The outset is the following: Darrow, a lowly Red, must infiltrate the Institute (a school for Gold brats), rise to a high rank from where he can steer this ship called ‘oppression’ towards a cliff and shatter it to bits. Why not an outright rebellion, you ask?

“Because a rebellion now would be crushed in days,” Dancer explained. “We must take a different path. An empire cannot be destroyed from without until it is destroyed from within. Remember that. We’re empire-breakers, not terrorists.”

The beginning is rather slow and it is predictable what is going to set Darrow off, aligning his goals with those of a rising Red rebellion. Then things start to get mighty interesting and I liked where the story was going, because I thought there was going to be a lot of scheming and infiltrating. Wrong. Darrow enters the Institute, which is where you’re sorted into houses and then it’s basically a lot of teenagers slaughtering each other (anyone getting any Hunger Games vibes? Yes? Yes). From this point, the pace moves at a crawl’s speed again – alliance, betrayal, alliance, ambush, betrayal. To me, it was really repetitive. At least, until Darrow decides there are bigger fish to fry than a few ambitious students.

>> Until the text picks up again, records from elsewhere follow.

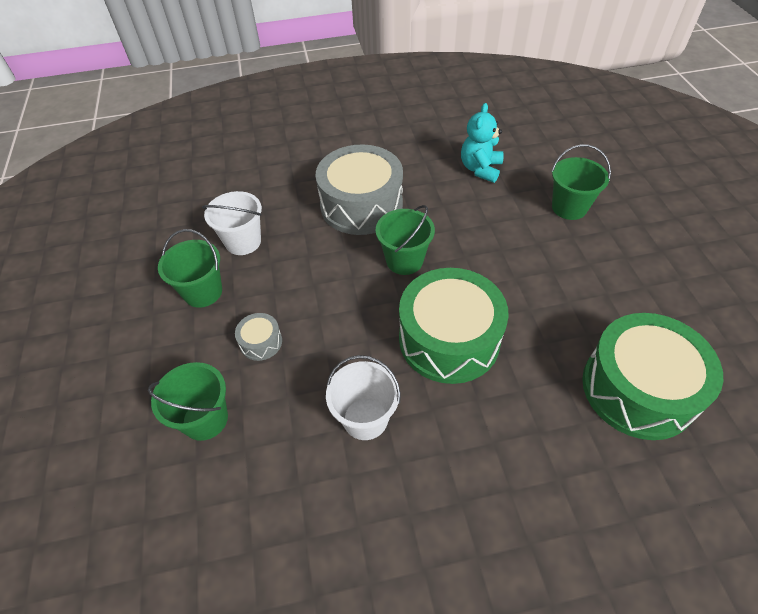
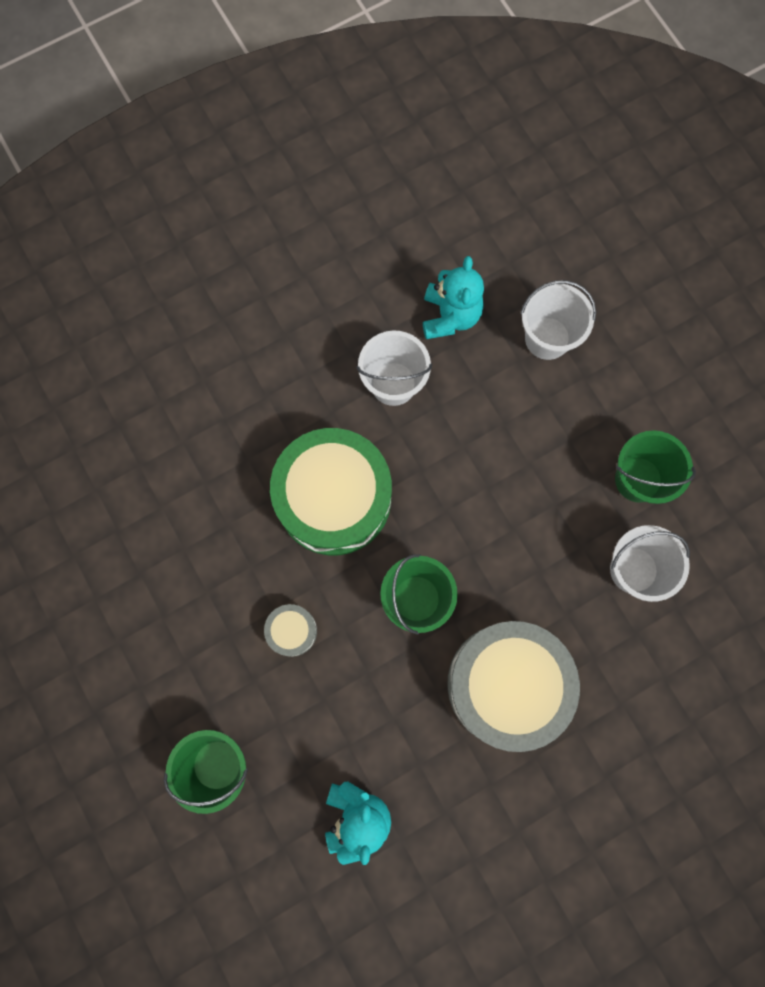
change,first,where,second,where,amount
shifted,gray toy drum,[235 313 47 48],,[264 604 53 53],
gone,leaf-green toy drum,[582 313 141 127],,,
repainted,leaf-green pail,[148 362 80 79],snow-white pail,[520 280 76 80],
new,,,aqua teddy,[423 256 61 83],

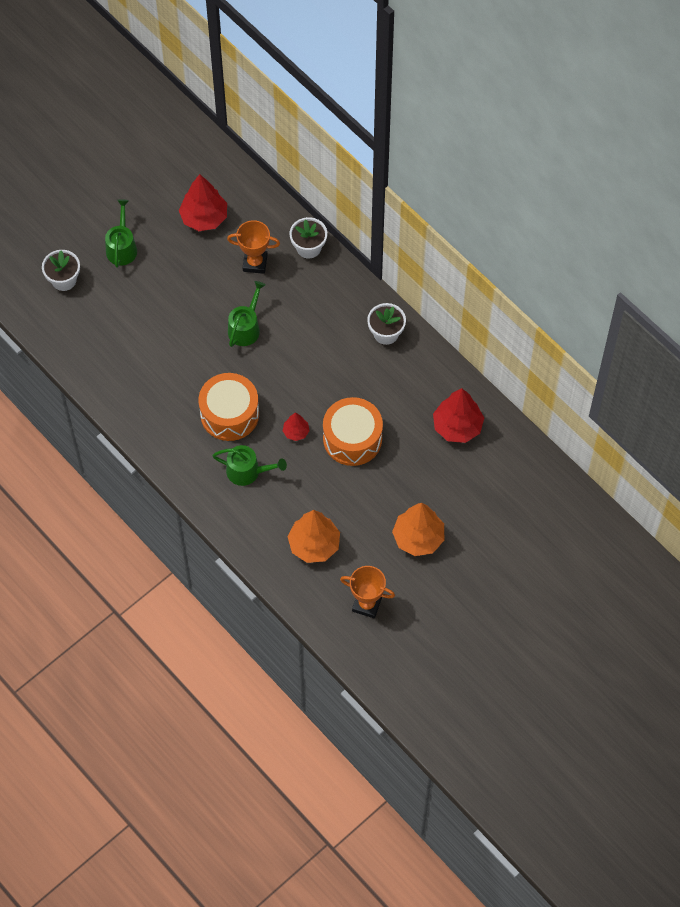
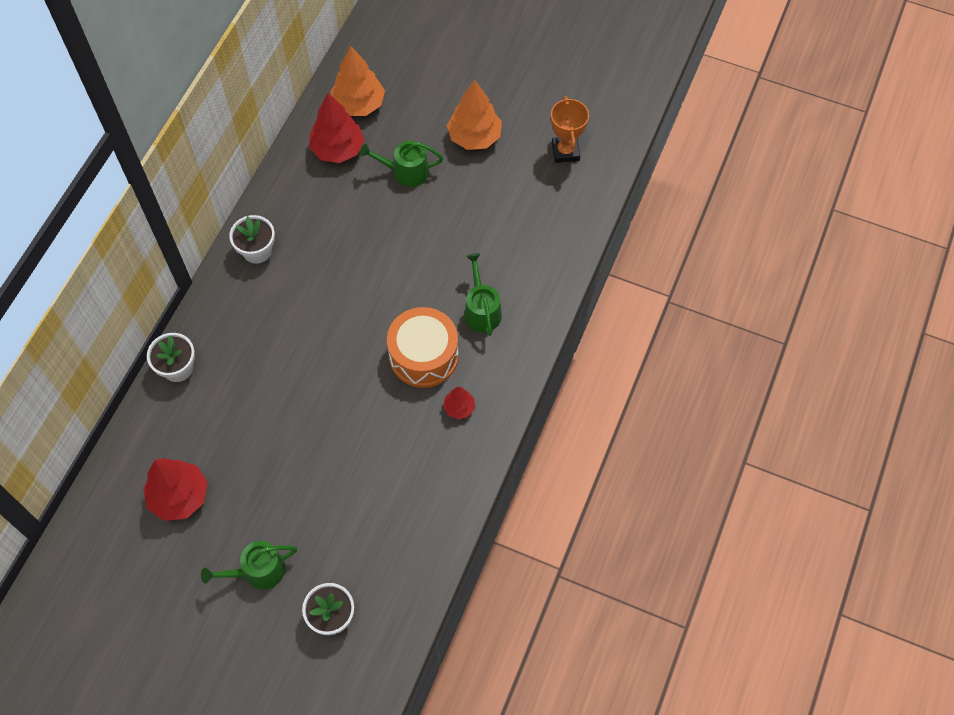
change,first,where,second,where,amount
gone,orange trophy,[227 220 53 54],,,
shifted,leaf-green watering can,[228 281 37 66],,[360 141 83 46],
gone,orange toy drum,[323 397 60 69],,,
shifted,scarlet toy tree,[283 412 27 29],,[443 386 32 33],
shifted,orange toy tree,[288 510 52 53],,[330 46 55 70],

Russel crowe the gladiator photo: Gladiator tumblr_m41l4bcylQ1qmsksao1_500.gif

Any redeeming qualities you ask?
Yes, in fact, there are plenty.

Darrow, the main character, was grand. Despite his low status and lack of education, he has street smarts. He’s got a temper but he can see things through. He’s loyal but he can stab you in the back if necessary. He thinks in long-term, not short-term. He also goes through a tremendous character development. Have I mentioned he’s smart as a whip?

“Tactics win battles. Strategy wins wars.”

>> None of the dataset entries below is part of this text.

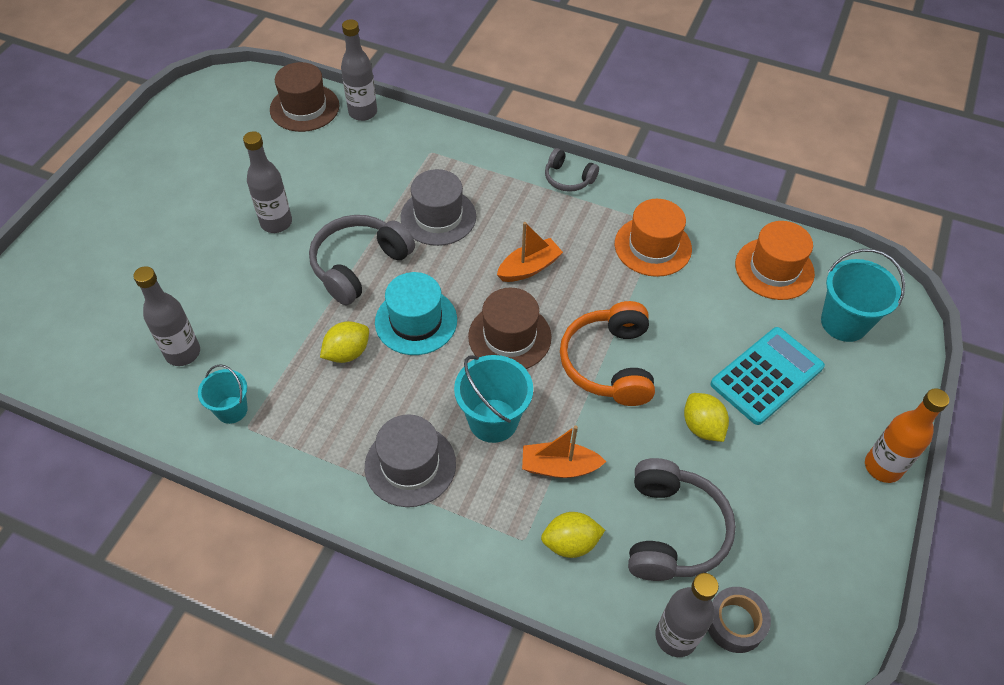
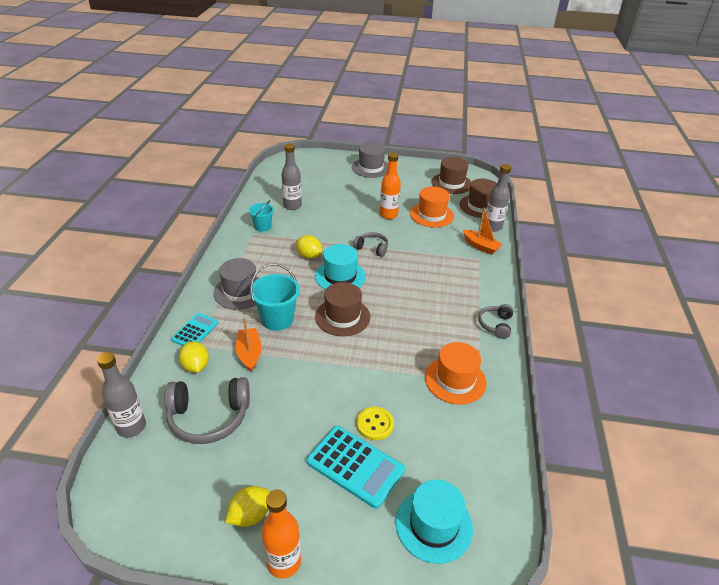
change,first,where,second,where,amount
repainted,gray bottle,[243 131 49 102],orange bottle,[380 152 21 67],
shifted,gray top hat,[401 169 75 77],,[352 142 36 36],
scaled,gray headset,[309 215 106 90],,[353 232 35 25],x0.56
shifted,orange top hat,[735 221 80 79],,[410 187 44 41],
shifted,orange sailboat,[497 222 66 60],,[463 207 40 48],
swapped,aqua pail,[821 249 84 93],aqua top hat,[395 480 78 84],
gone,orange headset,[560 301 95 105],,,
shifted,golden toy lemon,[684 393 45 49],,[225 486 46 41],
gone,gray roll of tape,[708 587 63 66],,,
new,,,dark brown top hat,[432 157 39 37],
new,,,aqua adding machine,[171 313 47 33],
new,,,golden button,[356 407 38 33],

The supporting protagonists are insanely good. They are distinct, fleshed out personalities. And they grew on me with every battle. Mustang, the cunning thing. Roque, the poet. Sevro, the little Goblin (he just proves how little people can be badass!). Pax, the giant brute.
Slow burn romance.
The world-building is impressive and quite detailed. To the end, I couldn’t quite wrap my head around this book being sci-fi with all the Greco-Roman elements (the Golds’ names are Cassius, Tactus or Nero; their functions are Praetor or Proctor and so on). For me, this highly modern world and the old-fashioned society didn’t quite fit together, but it’s an imaginative construction nonetheless.
✭ While the basics of the plot (i.e. the students of the Institute fighting each other for fame and power) bored me, the bigger picture was intriguing. The game is supposed to introduce themes that are more complex than an ambush or a swordfight; the bribery and changing alliances involved in politics, the cheating and the scheming, the betrayal, and the construction of loyalty over mere obedience. The students are just pieces on a chessboard.
✭ Some of those plot twists had me go “AHHH”. Sly bastard, this Pierce Brown.
The showdown is an action-packed blast. I love my characters cunning, patient, thinking their plans through before they strike. But when characters let their rage take over and mow down the fucking Olympus, I’m all in favour. In addition, the ending is not cliffhanger-y, thank you very much!

My feelings are in turmoil, and I will never be 100% sure about the rating I’m giving this. The writing was simply not for me and the pace was a little off in the middle parts, yet I’m still rather impressed with the world Brown has created and with the major developments in the book.

Therefore, I’m awarding this 4 generous stars: For Darrow and his pack, for the world-building, for the scheming and the plot twists, and for the gorydamn showdown. And you know you’ve spent too much time around a set of characters when you start cussing like them.

Should you pick up this book? If you have a very lively imagination and cannot handle violent movies like Gladiator and 300, then no, definitely not. Otherwise, if it sounds appealing to you, then by all means, yes.